Pendley was appointed to deputy director and then acting director of the Bureau of Land Management in 2019. His role as acting director of BLM was controversial, given that Pendley had previously advocated for selling off federal lands. He said would not pursue mass land sales that he had previously campaigned for, because "the president has made it very clear that we do not believe in the wholesale transfer of federal lands". He released a list of nearly five dozen former clients, including oil, mining and agriculture interests, that he would recuse himself from decisions on for a year or two.
Opponents of Pendley's appointment include the Sierra Club; the Wilderness Society; Backcountry Hunters & Anglers; the CEO of the Patagonia clothing company; Public Employees for Environmental Responsibility; Sen. Martin Heinrich, Democrat of New Mexico; and Joe Biden, the 2020 Democratic presidential candidate. His supporters include Sen. Steve Daines, Republican of Montana.

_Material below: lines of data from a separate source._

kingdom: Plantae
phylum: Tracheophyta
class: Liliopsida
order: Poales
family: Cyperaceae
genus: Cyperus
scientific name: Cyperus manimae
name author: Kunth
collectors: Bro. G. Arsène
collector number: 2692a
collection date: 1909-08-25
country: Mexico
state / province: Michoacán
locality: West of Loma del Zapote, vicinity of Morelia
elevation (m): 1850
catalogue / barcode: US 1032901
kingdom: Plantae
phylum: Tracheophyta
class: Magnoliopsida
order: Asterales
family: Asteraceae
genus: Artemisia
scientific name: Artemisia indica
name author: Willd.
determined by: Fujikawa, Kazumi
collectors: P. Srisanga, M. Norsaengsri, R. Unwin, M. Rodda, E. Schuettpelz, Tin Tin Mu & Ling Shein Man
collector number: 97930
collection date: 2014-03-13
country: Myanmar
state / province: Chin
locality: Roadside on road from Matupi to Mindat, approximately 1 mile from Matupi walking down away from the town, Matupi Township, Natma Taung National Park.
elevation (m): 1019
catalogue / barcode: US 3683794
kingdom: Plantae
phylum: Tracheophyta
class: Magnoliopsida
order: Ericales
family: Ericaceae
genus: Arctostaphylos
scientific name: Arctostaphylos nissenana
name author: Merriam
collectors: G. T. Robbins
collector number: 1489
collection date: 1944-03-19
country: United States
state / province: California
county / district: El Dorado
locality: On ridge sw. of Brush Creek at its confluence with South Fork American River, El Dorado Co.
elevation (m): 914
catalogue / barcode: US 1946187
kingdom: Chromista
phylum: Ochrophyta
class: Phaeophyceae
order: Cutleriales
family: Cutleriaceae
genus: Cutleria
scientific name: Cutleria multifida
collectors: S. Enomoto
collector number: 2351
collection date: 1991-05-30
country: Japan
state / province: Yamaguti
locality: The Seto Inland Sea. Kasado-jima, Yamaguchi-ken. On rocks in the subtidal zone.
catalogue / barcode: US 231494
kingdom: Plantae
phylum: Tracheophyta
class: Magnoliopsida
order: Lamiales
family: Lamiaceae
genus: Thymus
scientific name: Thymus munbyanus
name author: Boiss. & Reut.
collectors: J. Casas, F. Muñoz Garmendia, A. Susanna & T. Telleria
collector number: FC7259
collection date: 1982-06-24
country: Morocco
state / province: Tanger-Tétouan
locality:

In the Trump administration, Pendley has been overseeing the relocation of Bureau of Land Management jobs out of Washington, D.C., to Western states. Pendley said that he would prefer to relocate to Grand Junction, Colorado, but his own job was one of 61 identified as needing to be kept in Washington. Congress rejected funding for the relocations, and Rep. Raúl Grijalva of Arizona, the Democratic chair of the House Natural Resources Committee, said that Congress would investigate whether the plan was appropriate. In December 2019, Pendley wrote that nearly two-thirds of the 153 employees told to move out of Washington had agreed to relocate.
Pendley said the biggest threat to U.S. public lands is wild horses and burros "causing havoc".
On December 30, 2019, 91 groups with connections to public lands sent a letter to Secretary of the Interior David Bernhardt demanding that Pendley resign or be removed from office for alleged conflict of interest. The Interior Department called the groups who signed the letter "environmental extremists." The day afterward, Bernhardt acted to extend Pendley's tenure through April 2020.
Bernardt has repeatedly issued orders extending Pendley's tenure in an acting capacity, bypassing a Senate confirmation process. In May 2020, two activist groups, Public Employees for Environmental Responsibility and the Western Watersheds Project, sued over Bernhardt's ongoing appointments of Pendley to run the BLM and David Vela to lead the National Park Service. In June 2020, an unwritten order by Bernhardt extended Pendley's acting appointment indefinitely.
On June 26, 2020, Trump said he planned to nominate Pendley for confirmation by the Senate, a move that CNN said might give Pendley firmer legal footing to continue on an interim basis.

Personal life

Pendley and his wife live in Evergreen, Colorado, and he also rents an apartment in Washington, D.C.